Выбрать главу

— Пойдем, при свидетелях скажешь, что сама мне отказала… — Ухватив поганку за руку, я ее сначала за собой по тропе потащил, а потом на руки подхватил и побежал.

Поскорее уж со всем этим разобраться и забыть как страшный сон. Хорошо, что орчанки часто в жены идти отказываются не потому, что в орке как в мужчине разочаровались, а по другим каким-то своим причинам. Женщины — они такие… загадочные. Ты к ним со всей душой, а они тебе от ворот поворот. Или наоборот, глаза б в ее сторону не смотрели, а она покрутится вокруг тебя, извернется, и очнешься уже сверху на ней при пяти свидетелях. Хочешь или нет, а все, в шатер веди… У отца седьмая жена как раз так и завелась, потому что сама захотела и быстро все провернула. Папаша и глазом моргнуть не успел, только штаны спустить…

А мне все говорят, что я в отца пошел. И, зная мой гулящий нрав, никому даже в голову не взбредет, что я девку не удовлетворил, вот она меня и послала. Не желает она ко мне в шатер даже первой женой, вот и все. Ее право. Тем более не орчанка ж, мало ли как у ее народа свадьбы играть принято? Она вон себя дитем гор и неба назвала…

И тут меня как метательным камнем в лоб озарило. Я притормозил, поставил этого найденыша болотного на землю и тряхнул как следует:

— А откуда ты помнишь, что твой народ никогда с моим не соединялся?! Память вернулась?

Девчонка нахмурилась сначала, подбородок вместе с носом вверх задрала, ногу одну вперед выставила — ну прям вылитый папаша мой, когда речь перед кланом толкать собирается.

А потом сдулась и… вздохнула так жалостливо, хвощом сушеным по сердцу. Бледненькая, бедненькая и ведь еще характер показывать пытается! Пожалел бы даже, только сначала свои беды уладить надо, те, что от этой бледненькой и бедненькой на меня свалились.

— Давай сначала ты всем скажешь, что не хочешь в мой шатер даже первой женой. Этот позор я переживу, такое у нас не редкость — переспать согласилась, а на что-то большее не готова…

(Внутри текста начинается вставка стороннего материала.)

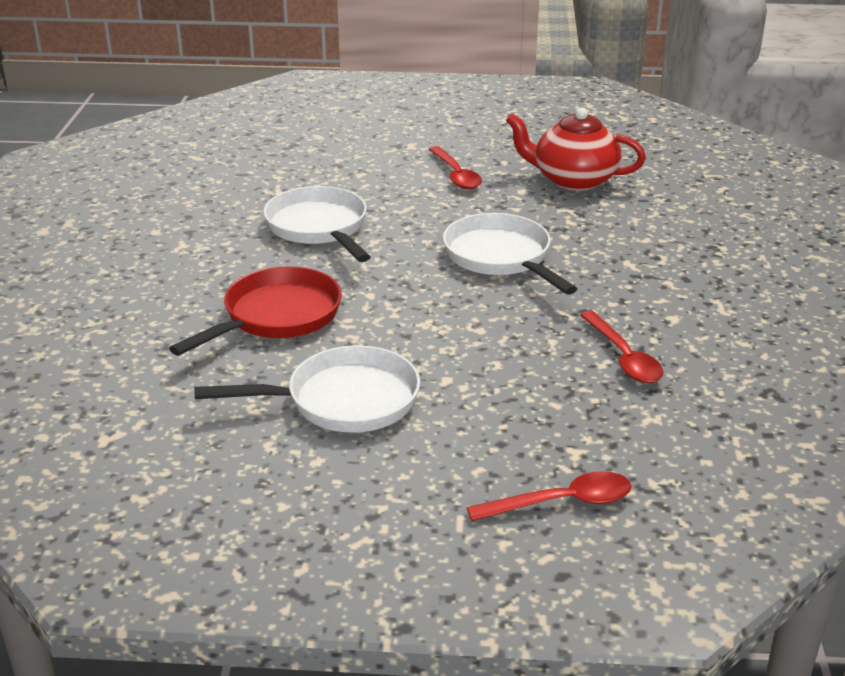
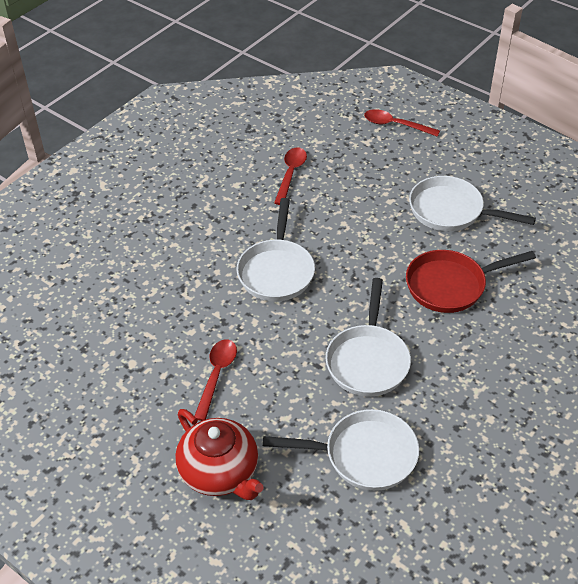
camera: 145 degrees left, 15 degrees up
red teapot [506,107,646,191] -> red teapot moved to [176,409,264,500]
none -> white pan [263,409,419,491]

— То есть все думают, что мы с тобой?.. — Чахла глаза широко распахнула, в голосе возмущение зазвенело такое, словно я ее оскорбил от маковки до пяток.

Что вот я такого ей сказал?! Наоборот, это ж мне возмущаться нужно — я к ней с серьезными намерениями, а она мне от ворот поворот и вдаль до степных предков послала.

— Ну да, бабка про последствия орала, когда за мной с дубиной мчалась. Кто ж там разбирать станет, про какие именно она последствия…

— То есть у вас женщина может признать, что мужчина ее обесчестил, отказаться выходить за него замуж, и при этом никто ее не осудит? Странные у вас традиции. — Чья бы лосиха мычала, а бледная и тощая б молчала. — Нет уж! Мне обвинений в том, чего я не делала, не надо совсем! Пока я свободна, то могу брать себе любого из своего народа, даже дикаря. Но не чужака… страшного. Ты же не мой подданный… Так что я и про шатер скажу, и про то, что между нами ничего не было.

— Да чего хочешь, то и говори, — разозлился я почему-то. Уж больно задело и про дикарей, и про то, что я чужак страшный. Красавица тут нашлась, привидение, в дУхах лесных и в тех красок больше!

Главное, не понимаю, с чего вдруг она со мной таким тоном говорить начала. Зелье ж действовать должно вовсю, а меня тут страшным обзывают… С какого такого перепугу?! Я ж в ее глазах красавец должен быть, глаз не отвести.

Нет, конечно, на самом деле я не красавец, но эта поганка от восторга же пищать должна без всякого зелья!.. А она мне тут условия ставит, вместо благодарности за спасение. Я ее в шатер первой женой зову, а она, значит, на всю деревню собирается объявить, что у нас ничего не было. И плевать с макушки самой высокой ели, что я сам не хотел ее в жены брать. Вот только что не хотел… Но теперь прям за живое задела! Чучело бледное, немощь тощая!..

Разозлился я так, что прямо зубами заскрипел, а потом взял это худосочное к себе притянул и поцеловал. Плоская она, что доска мамкина для стирки белья, и ребра как на той же самой доске — выступы. Ни груди, ни задницы…

Но целуется хорошо, жарко… Мне от ее поцелуев сразу жарко. Только едва я во вкус вошел, как она мне тощей своей коленкой между ног…

Чтоб ее… лешаки утащили! Дуру невменяемую!

— Больно же!

— А кто тебе позволил?! — И глазами от злости на меня сверкает так, что прямо искры летят.